Reproduce the lines of these items with every "common name" changed to "vernacular name" and nothing else altered.

▸ **SUPPLIED DATA**:
────────────────────
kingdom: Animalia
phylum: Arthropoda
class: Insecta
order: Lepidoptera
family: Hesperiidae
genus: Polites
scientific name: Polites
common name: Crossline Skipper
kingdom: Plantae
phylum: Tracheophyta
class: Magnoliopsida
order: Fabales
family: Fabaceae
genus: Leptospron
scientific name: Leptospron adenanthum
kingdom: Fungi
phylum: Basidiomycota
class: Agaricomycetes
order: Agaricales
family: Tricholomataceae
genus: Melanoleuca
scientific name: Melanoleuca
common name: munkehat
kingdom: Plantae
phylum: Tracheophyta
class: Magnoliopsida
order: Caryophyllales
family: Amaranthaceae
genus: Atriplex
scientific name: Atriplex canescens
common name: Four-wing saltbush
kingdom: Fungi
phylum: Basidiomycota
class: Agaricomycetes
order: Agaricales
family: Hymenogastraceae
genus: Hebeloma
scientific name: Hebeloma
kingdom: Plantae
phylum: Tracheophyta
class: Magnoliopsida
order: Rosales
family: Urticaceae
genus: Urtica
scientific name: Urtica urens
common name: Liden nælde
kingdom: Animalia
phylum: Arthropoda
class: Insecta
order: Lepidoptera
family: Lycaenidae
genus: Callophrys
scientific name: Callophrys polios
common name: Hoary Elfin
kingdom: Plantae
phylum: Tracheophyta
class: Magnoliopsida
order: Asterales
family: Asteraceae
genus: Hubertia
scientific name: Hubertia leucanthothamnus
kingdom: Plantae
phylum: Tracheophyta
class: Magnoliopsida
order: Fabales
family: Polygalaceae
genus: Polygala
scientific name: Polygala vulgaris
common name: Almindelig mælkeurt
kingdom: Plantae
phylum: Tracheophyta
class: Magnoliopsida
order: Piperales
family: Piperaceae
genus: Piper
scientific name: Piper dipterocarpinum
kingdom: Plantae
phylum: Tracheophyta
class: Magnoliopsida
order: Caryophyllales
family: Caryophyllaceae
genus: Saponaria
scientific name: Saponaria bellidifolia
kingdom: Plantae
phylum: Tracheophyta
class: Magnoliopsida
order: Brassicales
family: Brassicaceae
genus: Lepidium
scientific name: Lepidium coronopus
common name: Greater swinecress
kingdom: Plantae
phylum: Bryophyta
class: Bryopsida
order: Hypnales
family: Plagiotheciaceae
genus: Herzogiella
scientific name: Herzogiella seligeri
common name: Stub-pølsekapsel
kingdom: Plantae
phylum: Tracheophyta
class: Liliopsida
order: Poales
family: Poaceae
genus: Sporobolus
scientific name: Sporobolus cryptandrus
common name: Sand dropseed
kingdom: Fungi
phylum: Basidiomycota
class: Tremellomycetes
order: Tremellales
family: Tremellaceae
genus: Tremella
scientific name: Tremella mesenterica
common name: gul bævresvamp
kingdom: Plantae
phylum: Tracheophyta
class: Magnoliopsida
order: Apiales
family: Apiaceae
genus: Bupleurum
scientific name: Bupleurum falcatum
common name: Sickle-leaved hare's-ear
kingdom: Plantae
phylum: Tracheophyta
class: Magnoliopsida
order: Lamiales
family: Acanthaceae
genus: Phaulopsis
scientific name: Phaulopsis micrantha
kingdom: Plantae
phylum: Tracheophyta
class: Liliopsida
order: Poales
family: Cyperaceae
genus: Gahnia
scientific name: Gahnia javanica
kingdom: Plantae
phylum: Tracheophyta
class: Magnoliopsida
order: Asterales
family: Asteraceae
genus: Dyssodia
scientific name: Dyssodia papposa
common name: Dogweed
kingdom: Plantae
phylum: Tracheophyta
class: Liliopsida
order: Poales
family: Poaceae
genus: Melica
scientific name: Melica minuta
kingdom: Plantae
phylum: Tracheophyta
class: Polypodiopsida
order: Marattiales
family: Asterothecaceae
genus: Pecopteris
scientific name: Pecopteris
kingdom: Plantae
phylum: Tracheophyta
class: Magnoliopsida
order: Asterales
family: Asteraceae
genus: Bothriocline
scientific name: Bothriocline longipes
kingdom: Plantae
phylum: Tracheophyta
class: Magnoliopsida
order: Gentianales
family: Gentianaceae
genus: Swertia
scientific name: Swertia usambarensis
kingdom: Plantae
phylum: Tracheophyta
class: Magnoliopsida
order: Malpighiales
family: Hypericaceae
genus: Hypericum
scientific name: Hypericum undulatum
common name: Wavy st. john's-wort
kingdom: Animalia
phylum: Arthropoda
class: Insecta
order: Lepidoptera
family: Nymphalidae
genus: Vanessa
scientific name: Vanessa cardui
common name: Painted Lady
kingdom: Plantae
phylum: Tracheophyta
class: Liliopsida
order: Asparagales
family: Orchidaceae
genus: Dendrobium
────────────────────
▸ **FULL SOLUTION**:
kingdom: Animalia
phylum: Arthropoda
class: Insecta
order: Lepidoptera
family: Hesperiidae
genus: Polites
scientific name: Polites
vernacular name: Crossline Skipper
kingdom: Plantae
phylum: Tracheophyta
class: Magnoliopsida
order: Fabales
family: Fabaceae
genus: Leptospron
scientific name: Leptospron adenanthum
kingdom: Fungi
phylum: Basidiomycota
class: Agaricomycetes
order: Agaricales
family: Tricholomataceae
genus: Melanoleuca
scientific name: Melanoleuca
vernacular name: munkehat
kingdom: Plantae
phylum: Tracheophyta
class: Magnoliopsida
order: Caryophyllales
family: Amaranthaceae
genus: Atriplex
scientific name: Atriplex canescens
vernacular name: Four-wing saltbush
kingdom: Fungi
phylum: Basidiomycota
class: Agaricomycetes
order: Agaricales
family: Hymenogastraceae
genus: Hebeloma
scientific name: Hebeloma
kingdom: Plantae
phylum: Tracheophyta
class: Magnoliopsida
order: Rosales
family: Urticaceae
genus: Urtica
scientific name: Urtica urens
vernacular name: Liden nælde
kingdom: Animalia
phylum: Arthropoda
class: Insecta
order: Lepidoptera
family: Lycaenidae
genus: Callophrys
scientific name: Callophrys polios
vernacular name: Hoary Elfin
kingdom: Plantae
phylum: Tracheophyta
class: Magnoliopsida
order: Asterales
family: Asteraceae
genus: Hubertia
scientific name: Hubertia leucanthothamnus
kingdom: Plantae
phylum: Tracheophyta
class: Magnoliopsida
order: Fabales
family: Polygalaceae
genus: Polygala
scientific name: Polygala vulgaris
vernacular name: Almindelig mælkeurt
kingdom: Plantae
phylum: Tracheophyta
class: Magnoliopsida
order: Piperales
family: Piperaceae
genus: Piper
scientific name: Piper dipterocarpinum
kingdom: Plantae
phylum: Tracheophyta
class: Magnoliopsida
order: Caryophyllales
family: Caryophyllaceae
genus: Saponaria
scientific name: Saponaria bellidifolia
kingdom: Plantae
phylum: Tracheophyta
class: Magnoliopsida
order: Brassicales
family: Brassicaceae
genus: Lepidium
scientific name: Lepidium coronopus
vernacular name: Greater swinecress
kingdom: Plantae
phylum: Bryophyta
class: Bryopsida
order: Hypnales
family: Plagiotheciaceae
genus: Herzogiella
scientific name: Herzogiella seligeri
vernacular name: Stub-pølsekapsel
kingdom: Plantae
phylum: Tracheophyta
class: Liliopsida
order: Poales
family: Poaceae
genus: Sporobolus
scientific name: Sporobolus cryptandrus
vernacular name: Sand dropseed
kingdom: Fungi
phylum: Basidiomycota
class: Tremellomycetes
order: Tremellales
family: Tremellaceae
genus: Tremella
scientific name: Tremella mesenterica
vernacular name: gul bævresvamp
kingdom: Plantae
phylum: Tracheophyta
class: Magnoliopsida
order: Apiales
family: Apiaceae
genus: Bupleurum
scientific name: Bupleurum falcatum
vernacular name: Sickle-leaved hare's-ear
kingdom: Plantae
phylum: Tracheophyta
class: Magnoliopsida
order: Lamiales
family: Acanthaceae
genus: Phaulopsis
scientific name: Phaulopsis micrantha
kingdom: Plantae
phylum: Tracheophyta
class: Liliopsida
order: Poales
family: Cyperaceae
genus: Gahnia
scientific name: Gahnia javanica
kingdom: Plantae
phylum: Tracheophyta
class: Magnoliopsida
order: Asterales
family: Asteraceae
genus: Dyssodia
scientific name: Dyssodia papposa
vernacular name: Dogweed
kingdom: Plantae
phylum: Tracheophyta
class: Liliopsida
order: Poales
family: Poaceae
genus: Melica
scientific name: Melica minuta
kingdom: Plantae
phylum: Tracheophyta
class: Polypodiopsida
order: Marattiales
family: Asterothecaceae
genus: Pecopteris
scientific name: Pecopteris
kingdom: Plantae
phylum: Tracheophyta
class: Magnoliopsida
order: Asterales
family: Asteraceae
genus: Bothriocline
scientific name: Bothriocline longipes
kingdom: Plantae
phylum: Tracheophyta
class: Magnoliopsida
order: Gentianales
family: Gentianaceae
genus: Swertia
scientific name: Swertia usambarensis
kingdom: Plantae
phylum: Tracheophyta
class: Magnoliopsida
order: Malpighiales
family: Hypericaceae
genus: Hypericum
scientific name: Hypericum undulatum
vernacular name: Wavy st. john's-wort
kingdom: Animalia
phylum: Arthropoda
class: Insecta
order: Lepidoptera
family: Nymphalidae
genus: Vanessa
scientific name: Vanessa cardui
vernacular name: Painted Lady
kingdom: Plantae
phylum: Tracheophyta
class: Liliopsida
order: Asparagales
family: Orchidaceae
genus: Dendrobium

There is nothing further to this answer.